3. The 7 July 2004 Storm Over Baltimore

[18] The 7 July 2004 storm produced more CG lightning strikes over the Baltimore metropolitan region than any other thunderstorm system during the period of NLDN observations (1991–2007). As shown later in this section, CG lightning production along the western margin of Baltimore City exceeded the annual average of 3.5 strikes km−2 yr−1 in less than two hours. Peak rainfall accumulations exceeded 150 mm, with the largest rainfall accumulations over the Dead Run watershed (see Figure 2 for watershed location). Extreme flooding was observed in several urban basins, with the most severe flooding in Dead Run. The flood peak in Dead Run, at a drainage area of 14.3 km2, was the largest for the USGS gaging station from a record that extends back to 1960. Basin-averaged rainfall accumulations at 60 and 120 min rainfall rates exceeded respectively the 100 and 300 year point rainfall accumulation for the Baltimore region. Basin average rainfall rates exceeding 40 mm h−1 were maintained for approximately 90 minutes, with the peak basin average rainfall rate exceeding 150 mm h−1.

3.1. Synoptic Environment, Storm Structure, and Evolution

[19] The synoptic environment of the 7 July 2004 storm was dominated by an eastward propagating extratropical cyclone with its low-pressure center located roughly over the Great Lakes during the storm. Evolution of the extratropical cyclone was examined from analyses of conventional weather maps and WRF-ARW model analyses on a 40 km national grid. The maximum geopotential height depression at the 500 hPa level from the model simulation was 120 m and occurred at 1200 UTC on 7 July. The standard deviation of 500 hPa geopotential height values for the area is 80 m [Blackmon, 1976], placing the 7 July 2004 cyclone at the high end of the spectrum of summer extratropical cyclones. Deepening of the low-pressure system resulted in intensification and veering of the winds in a direction perpendicular to the Appalachian mountain range.

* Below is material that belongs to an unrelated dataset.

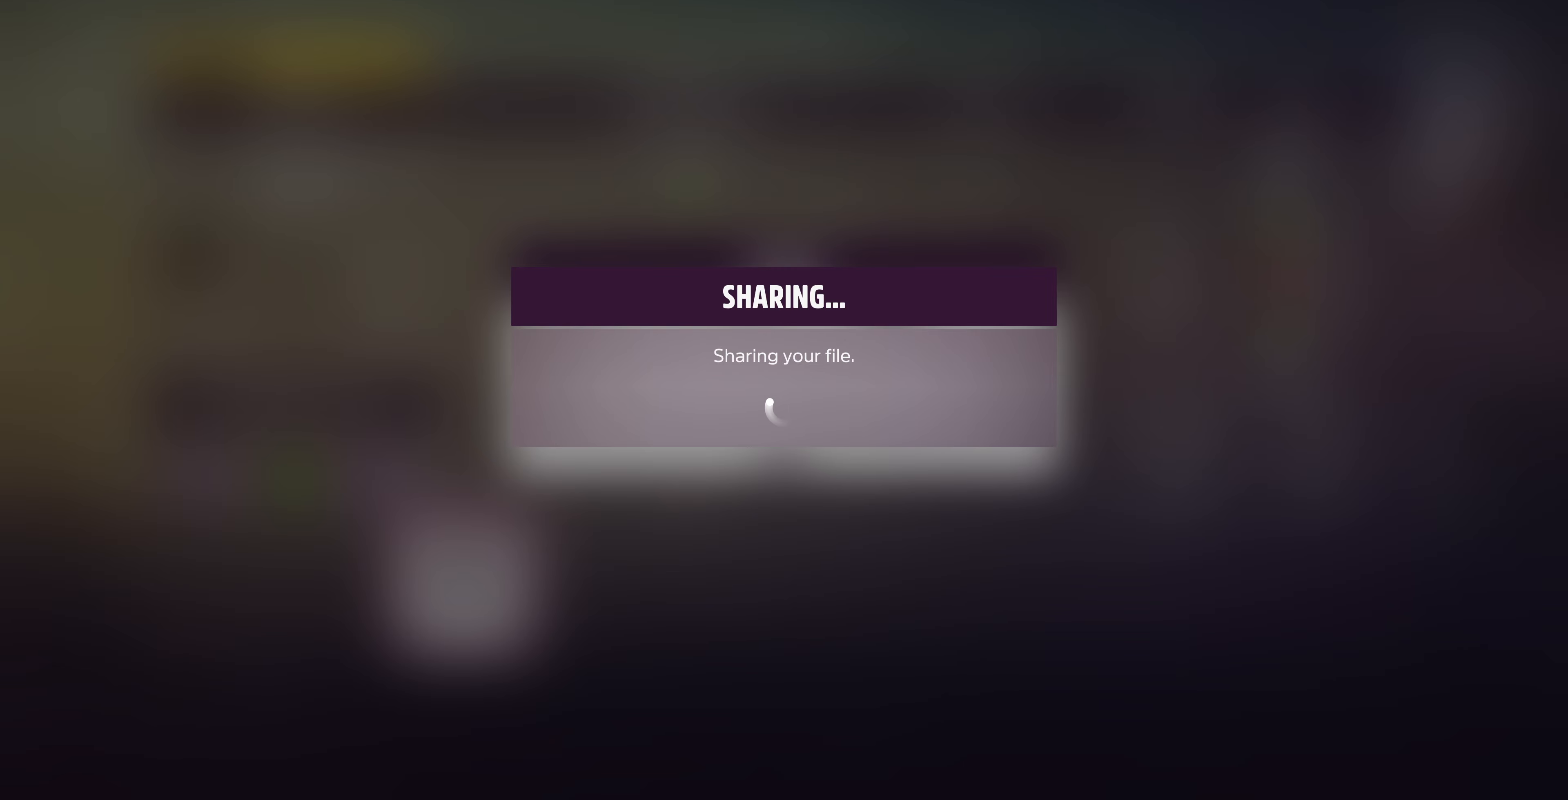
{"buttons": [], "left_stick": "center", "right_stick": "center", "events": []}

This aspect of the low-level flow field played an important role in orographic mechanisms associated with storm evolution, as detailed below.

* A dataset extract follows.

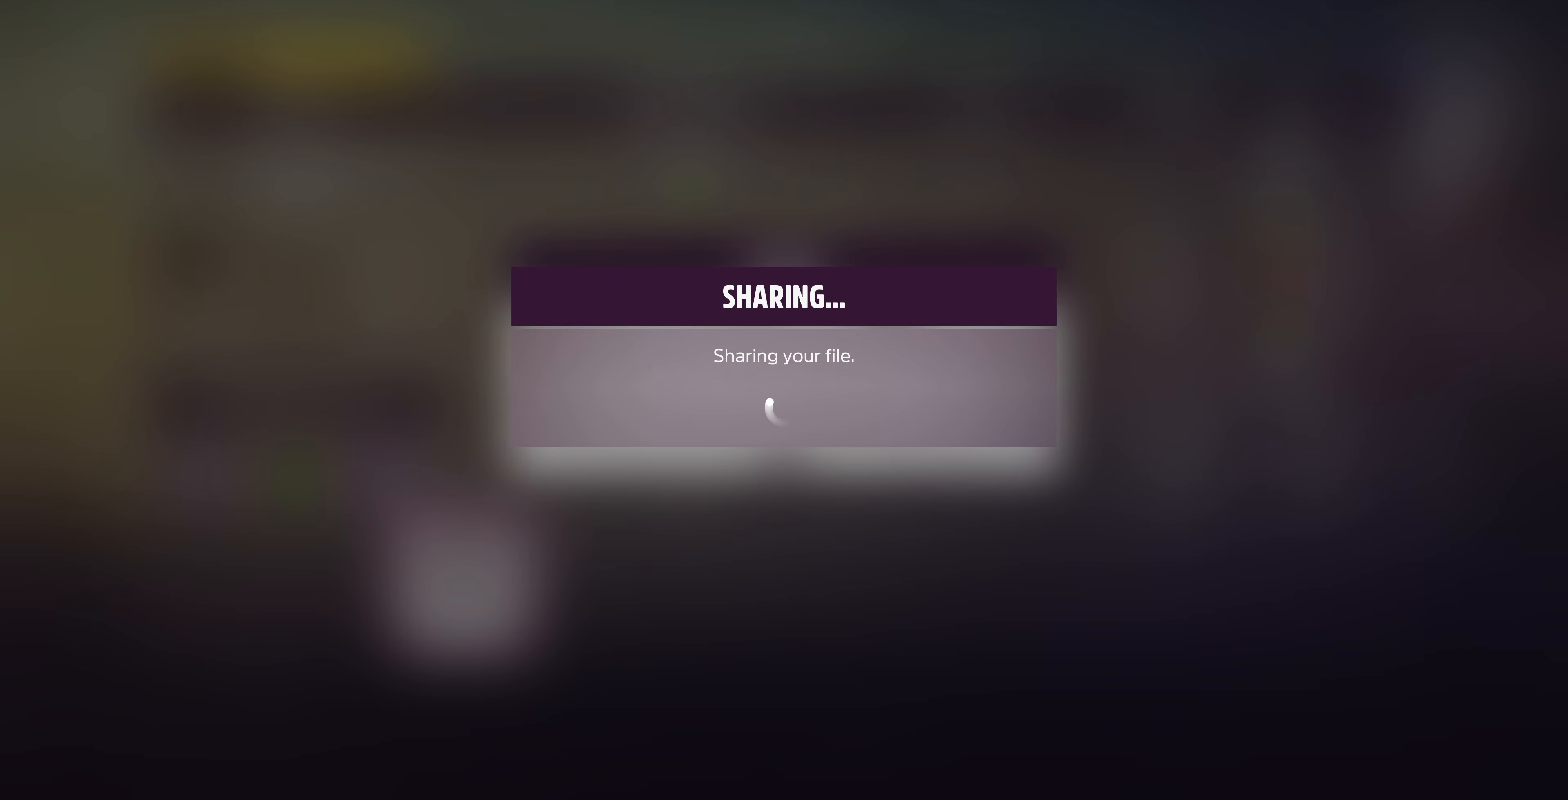
{"buttons": [], "left_stick": "center", "right_stick": "center", "events": []}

[20] The structure and evolution of the 7 July 2004 storm shares elements that are typical of thunderstorm systems that produce flash floods over the Baltimore region [Ntelekos et al., 2007]. Storm initiation (Figure 3; lightning activity is shown in strikes km2 hr−1) occurred shortly after 1600 UTC over the Blue Ridge mountains. The initiation location of the storm reveals the central role of the Blue Ridge mountains for the development of the 7 July storm. During the next two hours (1700–1900 UTC) the storm intensified and moved to the east, reaching the Baltimore region at about 1900 UTC. During these three hours (1600–1900 UTC) the storm covered a distance of approximately 70 km, traveling with an average speed of more than 20 km h−1. From 1900–2200 UTC, the storm interacted with the urban environments of Baltimore and Washington DC and with the land–water boundary of the Chesapeake Bay region. The most intense period of the storm for both lightning and rainfall production was between 2000 and 2100 UTC while it was situated over the two cities. During the three hours, from 1900 until 2200 UTC, net storm motion slowed appreciably to an average speed of less than 10 km h−1. This observation points to the important role of the urban environment and of the Chesapeake Bay on storm evolution.

Figure 3.

Hourly aggregated contours of cloud-to-ground lightning strikes during the 7 July 2004 storm (in strikes km−2 hr−1).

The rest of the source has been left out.